L’estate intanto, grazie al cielo, sta finendo. Pensavo che Natale fosse il periodo peggiore per un apprendista libraio, e invece agosto forse lo supera quanto ad appiattimento dell’encefalogramma dei clienti. Quest’anno, per esempio, ho scoperto che certa gente si fa anche quattromila chilometri per trascorrere gran parte del pomeriggio dietro un computer a contattare gli amici via Facebook, o per “uplodare” le foto appena scattate (sono sempre più convinto che chi ha inventato Facebook prima gestiva un internet point). Certi altri invece considerano i libri di Tomasi di Lampedusa, Pirandello, Vittorini e Sciascia dei prodotti tipici, e si sentono avanti se comprano i loro libri in Sicilia: pazienza se sono pubblicati da Feltrinelli, Mondadori e Adelphi, non proprio case editrici locali. Ho provato a immaginarmi in trasferta a Milano, entrare in una libreria e comprare I promessi sposi, ma davvero non riesco a vederla come una cosa furba.

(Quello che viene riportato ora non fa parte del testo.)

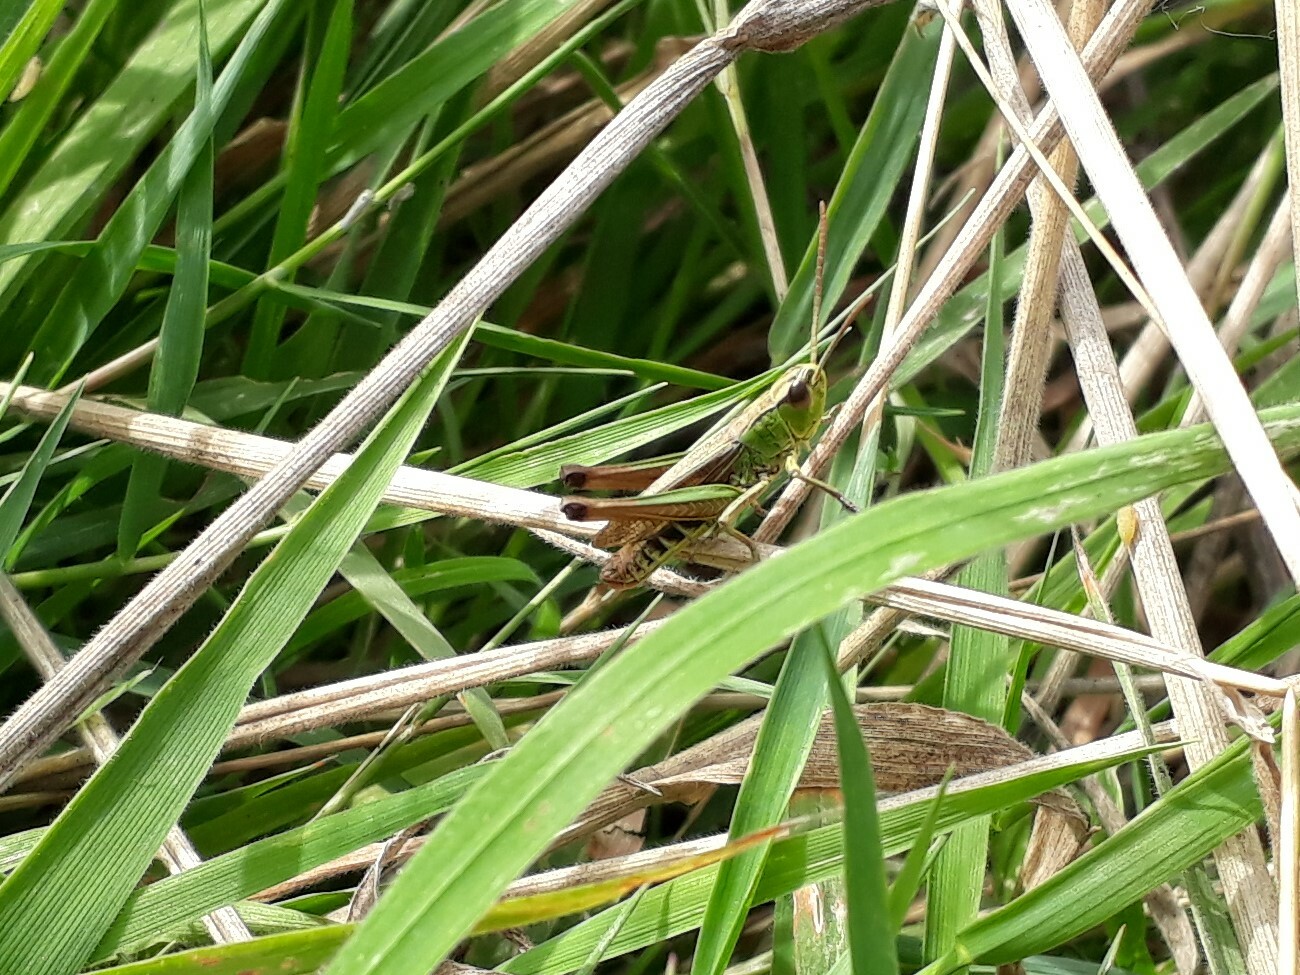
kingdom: Animalia
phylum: Arthropoda
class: Insecta
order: Orthoptera
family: Acrididae
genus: Pseudochorthippus
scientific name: Pseudochorthippus parallelus
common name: Meadow grasshopper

Magari lo è, ma ho i miei dubbi.
Gli stranieri, poi, non sono da meno, come testimonia il turista americano che mi ha chiesto: «do you have Mafia for dummies, or something like that?»

Certuni mi hanno fatto notare che in questa sede raramente parlo di libri. Io di solito rispondo loro che hanno ragione, anche perché la rubrica non s’intitola “L’apprendista critico”. Questo mese però, dato che sono a corto d’idee e ho ancora una cartella da riempire, farò un’eccezione.
Ok, la verità è che la settimana scorsa in uno scatolone di libri nuovi ce n’era uno che mi ha colpito più degli altri. Era FAQ Inter, edito da Bompiani e scritto da Moratti, il presidente, o proprietario – non so come si dica in questi casi – dell’Inter, la squadra di calcio. A essere sincero non so di preciso che cosa mi abbia spinto a leggerne qualche pagina. All’inizio pensavo fosse il fascino morboso che esercita su di me, non tifoso per eccellenza, un libro del genere. Un po’ come quando, passando davanti a un incidente stradale, volenti o nolenti si rallenta un po’. Quindi nonostante la mole di libri ancora da caricare nel computer, me ne stavo con quel libro in mano, incapace di posarlo, anche perché non avevo idea di come catalogarlo (un saggio, non lo è; narrativa, nemmeno; comico forse, ma involontariamente, e quindi non vale). Poi ho pensato che a ipnotizzarmi era stata l’inutilità che quel libro trasudava da tutti i pori della preziosa cellulosa su cui era stampato.
(Questo senso di inutilità probabilmente deriva dagli orrendi pregiudizi che nutro nei confronti dei tifosi di calcio, e che germogliano sotto forma di sillogismi tipo questo:
Prima proposizione: Gli ignoranti non leggono un libro neanche morti.
Seconda proposizione: I tifosi sono tutti ignoranti.
Conclusione: I tifosi eccetera eccetera.)
No, sul serio, a chi può interessare un libro del genere? I tifosi a stento leggono i libri di Severgnini sull’Inter, figuriamoci quelli scritti dal loro patron, o come si chiamano quei miliardari che per hobby possiedono una squadra di calcio.
Comunque, inutilità o meno, sono sicuro che FAQ Inter venderà lo stesso un sacco di copie. E sapete perché? Perché per noi apprendisti librai sarà il modo più rapido per liberarci dei clienti che nei prossimi mesi chiederanno di consigliargli «un libro da regalare a un tifoso dell’Inter». Pazienza se poi quel libro negli anni resterà fra quelli non letti, fra l’autobiografia di Gattuso e l’ultimo romanzo di Coelho. Quindi grazie, Bompiani, per avere pubblicato FAQ Inter. Ci sarà molto utile.